▶ **WHAT IS REQUIRED**: Copy every entry exactly as given, minus the images.

:::::

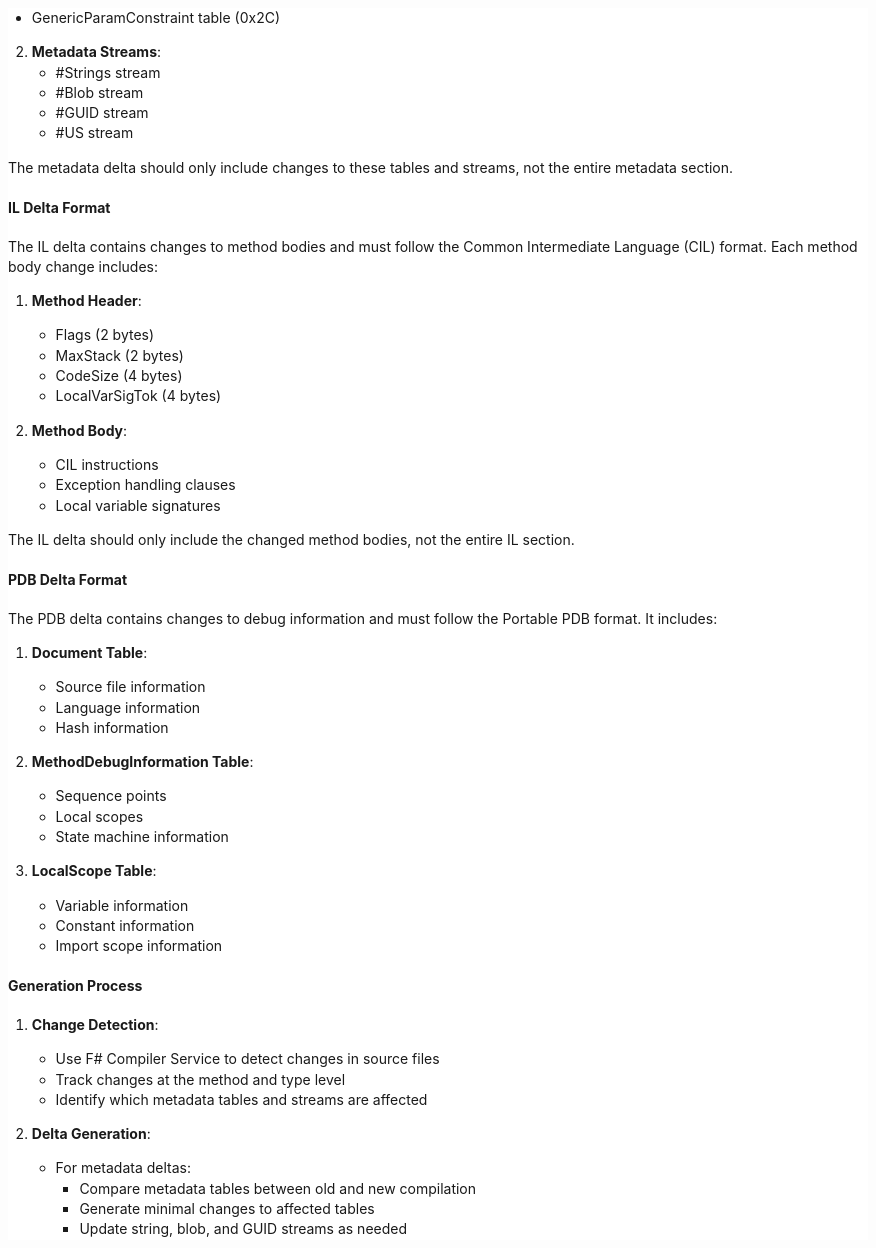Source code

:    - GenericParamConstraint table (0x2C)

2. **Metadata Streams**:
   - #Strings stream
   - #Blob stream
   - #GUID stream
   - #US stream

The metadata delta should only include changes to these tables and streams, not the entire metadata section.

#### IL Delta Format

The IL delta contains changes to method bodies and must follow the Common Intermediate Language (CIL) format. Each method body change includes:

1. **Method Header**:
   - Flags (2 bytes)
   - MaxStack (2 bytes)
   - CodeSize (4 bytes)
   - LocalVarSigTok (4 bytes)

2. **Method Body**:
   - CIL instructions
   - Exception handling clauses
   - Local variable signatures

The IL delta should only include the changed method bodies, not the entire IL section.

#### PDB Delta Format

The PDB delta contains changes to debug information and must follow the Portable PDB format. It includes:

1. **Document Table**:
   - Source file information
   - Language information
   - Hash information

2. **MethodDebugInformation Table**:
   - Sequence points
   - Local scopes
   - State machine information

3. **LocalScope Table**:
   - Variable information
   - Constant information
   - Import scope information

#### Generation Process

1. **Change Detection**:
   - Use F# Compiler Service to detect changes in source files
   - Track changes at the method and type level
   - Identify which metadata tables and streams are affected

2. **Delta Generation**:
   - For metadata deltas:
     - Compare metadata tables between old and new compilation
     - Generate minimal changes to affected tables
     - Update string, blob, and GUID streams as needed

:::::

▶ **YOUR RESPONSE**:
Source code

:    - GenericParamConstraint table (0x2C)

2. **Metadata Streams**:
   - #Strings stream
   - #Blob stream
   - #GUID stream
   - #US stream

The metadata delta should only include changes to these tables and streams, not the entire metadata section.

#### IL Delta Format

The IL delta contains changes to method bodies and must follow the Common Intermediate Language (CIL) format. Each method body change includes:

1. **Method Header**:
   - Flags (2 bytes)
   - MaxStack (2 bytes)
   - CodeSize (4 bytes)
   - LocalVarSigTok (4 bytes)

2. **Method Body**:
   - CIL instructions
   - Exception handling clauses
   - Local variable signatures

The IL delta should only include the changed method bodies, not the entire IL section.

#### PDB Delta Format

The PDB delta contains changes to debug information and must follow the Portable PDB format. It includes:

1. **Document Table**:
   - Source file information
   - Language information
   - Hash information

2. **MethodDebugInformation Table**:
   - Sequence points
   - Local scopes
   - State machine information

3. **LocalScope Table**:
   - Variable information
   - Constant information
   - Import scope information

#### Generation Process

1. **Change Detection**:
   - Use F# Compiler Service to detect changes in source files
   - Track changes at the method and type level
   - Identify which metadata tables and streams are affected

2. **Delta Generation**:
   - For metadata deltas:
     - Compare metadata tables between old and new compilation
     - Generate minimal changes to affected tables
     - Update string, blob, and GUID streams as needed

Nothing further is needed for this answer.